__Brief__. Keep to one stretch of the data below, the lines from the one with "106: (821, 107)" up to and including the one with "158: (710, 376)", and return that stretch exactly.

*** Input data ***

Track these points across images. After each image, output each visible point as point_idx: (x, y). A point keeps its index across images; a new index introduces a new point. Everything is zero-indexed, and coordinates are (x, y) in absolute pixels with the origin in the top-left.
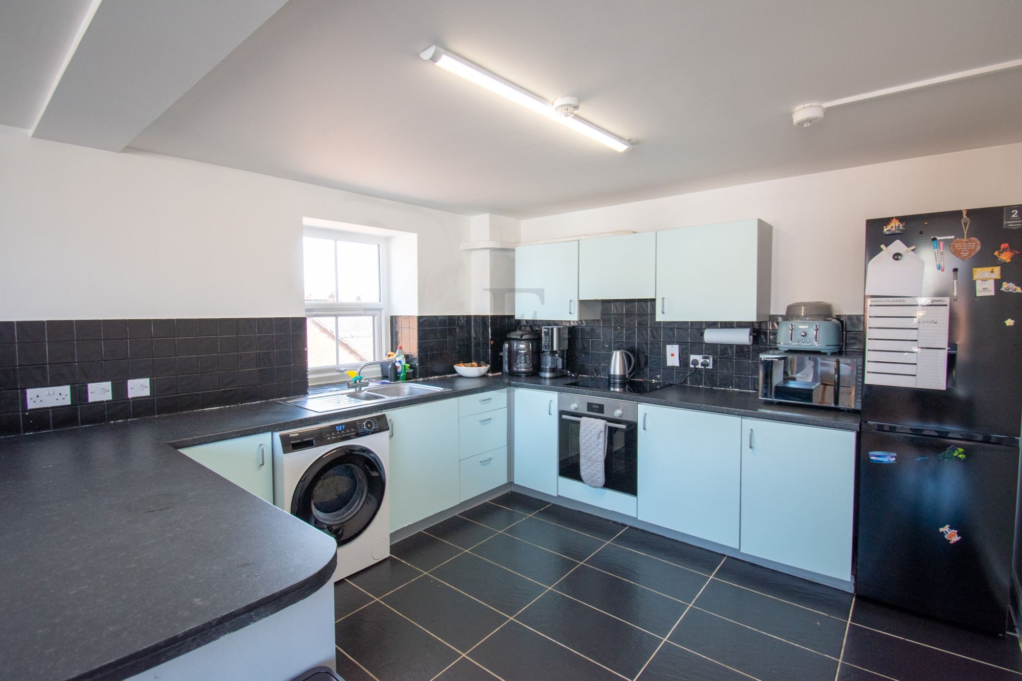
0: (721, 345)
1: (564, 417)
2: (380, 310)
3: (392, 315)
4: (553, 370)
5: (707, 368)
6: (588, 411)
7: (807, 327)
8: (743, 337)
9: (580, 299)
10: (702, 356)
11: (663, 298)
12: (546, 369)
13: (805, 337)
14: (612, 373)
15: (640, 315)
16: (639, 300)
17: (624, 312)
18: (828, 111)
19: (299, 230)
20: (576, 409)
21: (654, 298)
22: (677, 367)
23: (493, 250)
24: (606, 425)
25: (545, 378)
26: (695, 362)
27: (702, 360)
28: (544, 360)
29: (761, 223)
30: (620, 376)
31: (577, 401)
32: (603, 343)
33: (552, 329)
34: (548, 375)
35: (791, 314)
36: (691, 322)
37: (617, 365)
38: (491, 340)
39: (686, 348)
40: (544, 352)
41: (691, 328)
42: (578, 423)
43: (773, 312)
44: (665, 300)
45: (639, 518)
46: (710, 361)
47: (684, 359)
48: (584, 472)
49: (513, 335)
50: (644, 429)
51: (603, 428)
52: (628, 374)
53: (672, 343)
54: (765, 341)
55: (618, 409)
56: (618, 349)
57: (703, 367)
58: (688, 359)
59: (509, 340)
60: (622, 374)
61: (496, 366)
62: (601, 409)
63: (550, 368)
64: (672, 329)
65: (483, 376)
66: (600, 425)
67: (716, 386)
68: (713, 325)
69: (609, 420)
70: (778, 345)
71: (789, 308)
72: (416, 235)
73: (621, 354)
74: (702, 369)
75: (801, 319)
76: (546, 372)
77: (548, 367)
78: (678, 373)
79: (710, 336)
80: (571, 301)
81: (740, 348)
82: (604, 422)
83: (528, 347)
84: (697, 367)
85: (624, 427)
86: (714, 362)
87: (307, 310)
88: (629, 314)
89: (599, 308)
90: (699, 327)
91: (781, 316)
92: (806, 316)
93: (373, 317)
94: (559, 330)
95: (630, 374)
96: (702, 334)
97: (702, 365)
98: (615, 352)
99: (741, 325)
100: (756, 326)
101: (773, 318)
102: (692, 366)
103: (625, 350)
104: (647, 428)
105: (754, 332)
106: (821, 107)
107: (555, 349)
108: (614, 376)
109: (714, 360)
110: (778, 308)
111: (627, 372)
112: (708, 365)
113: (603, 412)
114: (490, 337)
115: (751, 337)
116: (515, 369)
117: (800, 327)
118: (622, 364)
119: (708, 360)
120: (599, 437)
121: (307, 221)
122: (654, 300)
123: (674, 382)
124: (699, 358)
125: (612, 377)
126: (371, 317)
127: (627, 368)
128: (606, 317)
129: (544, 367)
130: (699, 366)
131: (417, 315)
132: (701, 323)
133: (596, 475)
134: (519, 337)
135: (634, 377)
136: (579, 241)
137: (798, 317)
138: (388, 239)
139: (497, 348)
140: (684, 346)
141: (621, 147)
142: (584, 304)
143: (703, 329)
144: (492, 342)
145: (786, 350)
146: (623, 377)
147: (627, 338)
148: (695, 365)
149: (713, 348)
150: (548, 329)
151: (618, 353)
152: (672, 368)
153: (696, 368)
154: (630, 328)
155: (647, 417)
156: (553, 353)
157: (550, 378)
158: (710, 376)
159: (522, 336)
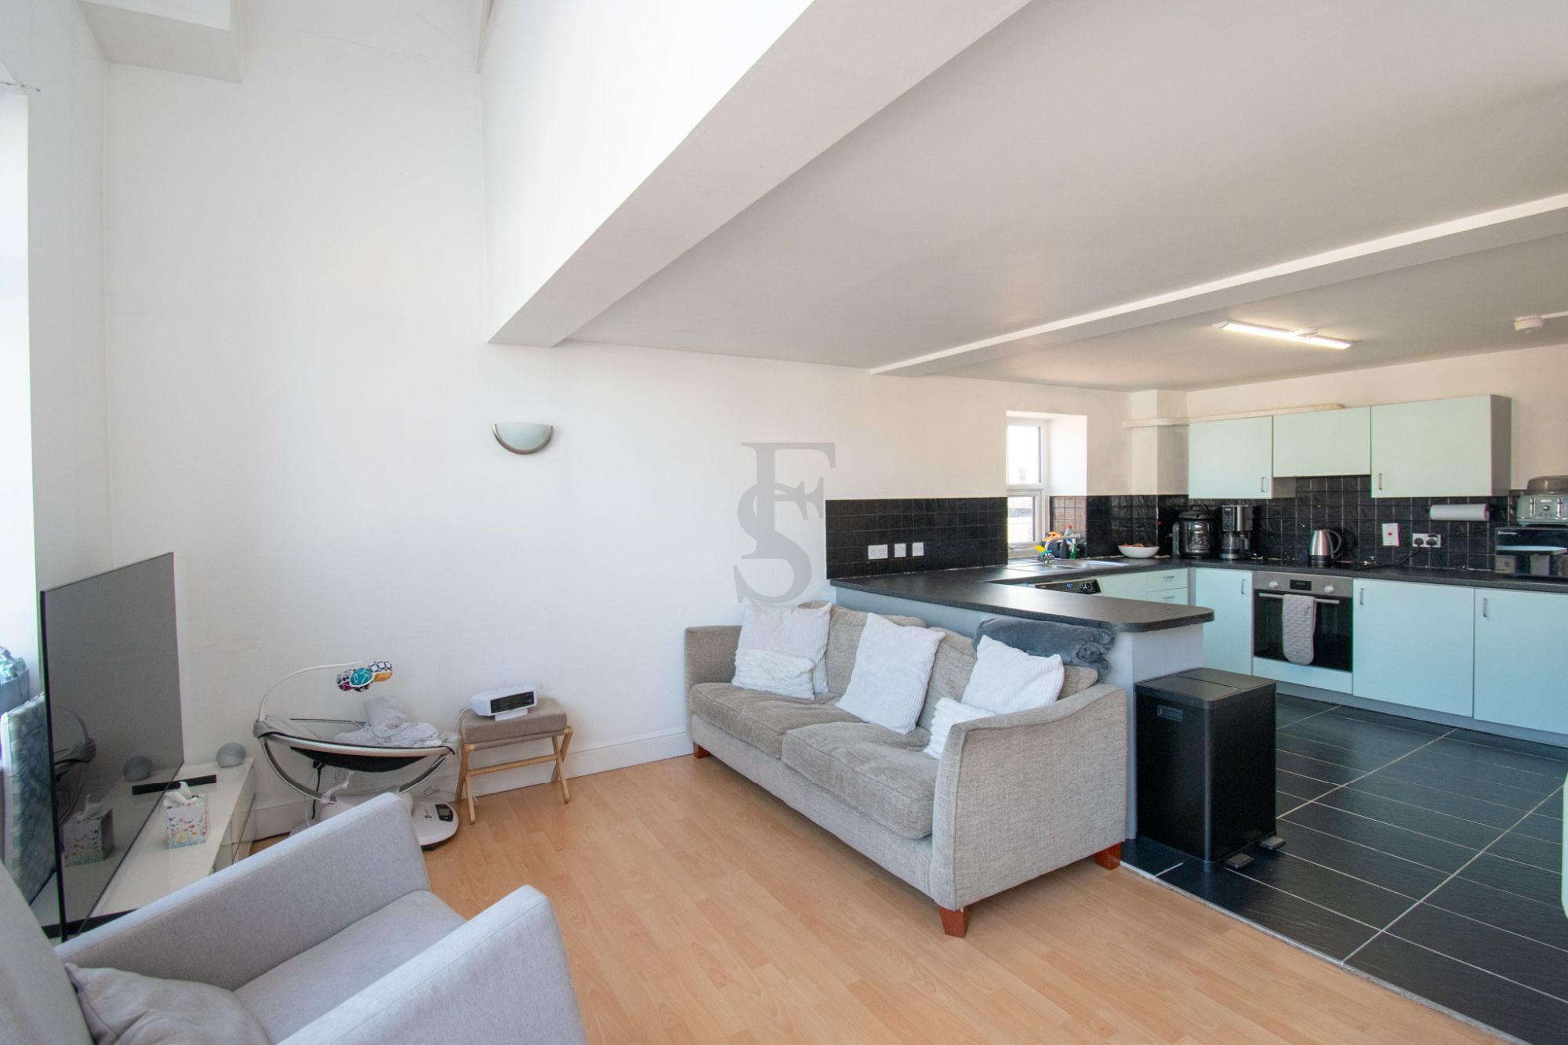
0: (1452, 522)
1: (1261, 595)
2: (1040, 491)
3: (1052, 495)
4: (1236, 551)
5: (1434, 546)
6: (1292, 588)
7: (1549, 501)
8: (1478, 513)
9: (1275, 476)
10: (1427, 535)
11: (1380, 474)
12: (1228, 550)
13: (1549, 512)
14: (1313, 554)
15: (1346, 492)
16: (1345, 477)
17: (1326, 489)
18: (1547, 322)
19: (1004, 422)
20: (1276, 587)
21: (1368, 473)
22: (1396, 547)
23: (1160, 427)
24: (1314, 601)
25: (1227, 560)
26: (1419, 541)
27: (1428, 539)
28: (1225, 542)
29: (1495, 399)
30: (1324, 556)
31: (1275, 579)
32: (1299, 524)
33: (1236, 508)
34: (1230, 556)
35: (1534, 488)
36: (1414, 498)
37: (1319, 545)
38: (1159, 520)
39: (1408, 527)
40: (1225, 532)
41: (1413, 506)
42: (1280, 601)
43: (1513, 487)
44: (1383, 476)
45: (1355, 695)
46: (1438, 539)
47: (1404, 537)
48: (1288, 648)
49: (1185, 515)
50: (1361, 604)
51: (1311, 604)
52: (1334, 554)
53: (1390, 521)
54: (1504, 517)
55: (1328, 585)
56: (1321, 528)
57: (1429, 546)
58: (1410, 537)
59: (1181, 521)
60: (1326, 554)
61: (1165, 548)
62: (1307, 586)
63: (1233, 550)
64: (1389, 507)
65: (1151, 558)
66: (1308, 601)
67: (1446, 566)
68: (1441, 501)
69: (1317, 596)
70: (1519, 520)
71: (1531, 483)
72: (1084, 418)
73: (1325, 534)
74: (1428, 548)
75: (1543, 493)
76: (1228, 553)
77: (1231, 548)
78: (1397, 553)
79: (1437, 513)
80: (1263, 478)
81: (1476, 524)
82: (1312, 598)
83: (1204, 529)
84: (1422, 546)
85: (1337, 602)
86: (1444, 541)
87: (1008, 491)
88: (1334, 491)
89: (1294, 485)
90: (1423, 504)
91: (1524, 490)
92: (1549, 490)
93: (1034, 498)
94: (1243, 509)
95: (1336, 554)
96: (1428, 511)
97: (1428, 543)
98: (1316, 532)
99: (1475, 500)
100: (1494, 502)
101: (1516, 495)
102: (1415, 545)
103: (1331, 529)
104: (1365, 602)
105: (1491, 508)
106: (1541, 318)
107: (1239, 529)
108: (1316, 557)
109: (1442, 538)
110: (1519, 483)
111: (1332, 552)
112: (1435, 543)
113: (1310, 589)
114: (1157, 517)
115: (1488, 513)
116: (1187, 550)
117: (1542, 501)
118: (1326, 547)
119: (1435, 539)
120: (1306, 613)
121: (1010, 413)
122: (1369, 476)
123: (1393, 563)
124: (1425, 537)
125: (1313, 558)
126: (1031, 498)
127: (1332, 548)
128: (1303, 495)
129: (1226, 548)
130: (1425, 545)
131: (1084, 493)
132: (1426, 499)
133: (1302, 650)
134: (1195, 517)
135: (1340, 559)
136: (1273, 416)
137: (1541, 491)
138: (1048, 422)
139: (1166, 528)
140: (1404, 525)
141: (1343, 346)
142: (1278, 482)
143: (1428, 506)
144: (1160, 523)
145: (1527, 524)
146: (1327, 558)
147: (1330, 515)
148: (1419, 544)
149: (1440, 526)
150: (1232, 508)
151: (1321, 533)
152: (1390, 548)
153: (1421, 548)
154: (1335, 507)
155: (1365, 592)
156: (1236, 534)
157: (1233, 560)
158: (1438, 555)
159: (1198, 516)
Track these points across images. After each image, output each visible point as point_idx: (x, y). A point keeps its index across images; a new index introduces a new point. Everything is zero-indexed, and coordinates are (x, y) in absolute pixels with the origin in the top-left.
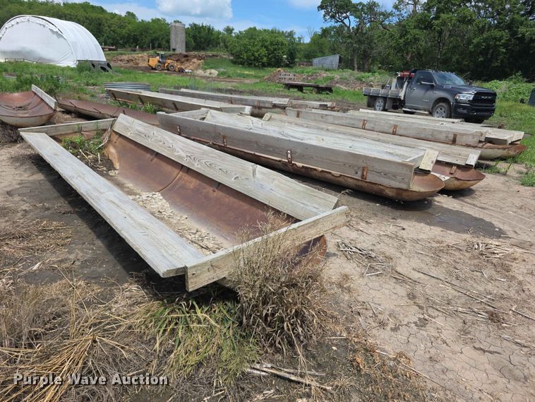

*** End of Input data ***

__The completed task__.
106: (821, 107)
107: (555, 349)
108: (614, 376)
109: (714, 360)
110: (778, 308)
111: (627, 372)
112: (708, 365)
113: (603, 412)
114: (490, 337)
115: (751, 337)
116: (515, 369)
117: (800, 327)
118: (622, 364)
119: (708, 360)
120: (599, 437)
121: (307, 221)
122: (654, 300)
123: (674, 382)
124: (699, 358)
125: (612, 377)
126: (371, 317)
127: (627, 368)
128: (606, 317)
129: (544, 367)
130: (699, 366)
131: (417, 315)
132: (701, 323)
133: (596, 475)
134: (519, 337)
135: (634, 377)
136: (579, 241)
137: (798, 317)
138: (388, 239)
139: (497, 348)
140: (684, 346)
141: (621, 147)
142: (584, 304)
143: (703, 329)
144: (492, 342)
145: (786, 350)
146: (623, 377)
147: (627, 338)
148: (695, 365)
149: (713, 348)
150: (548, 329)
151: (618, 353)
152: (672, 368)
153: (696, 368)
154: (630, 328)
155: (647, 417)
156: (553, 353)
157: (550, 378)
158: (710, 376)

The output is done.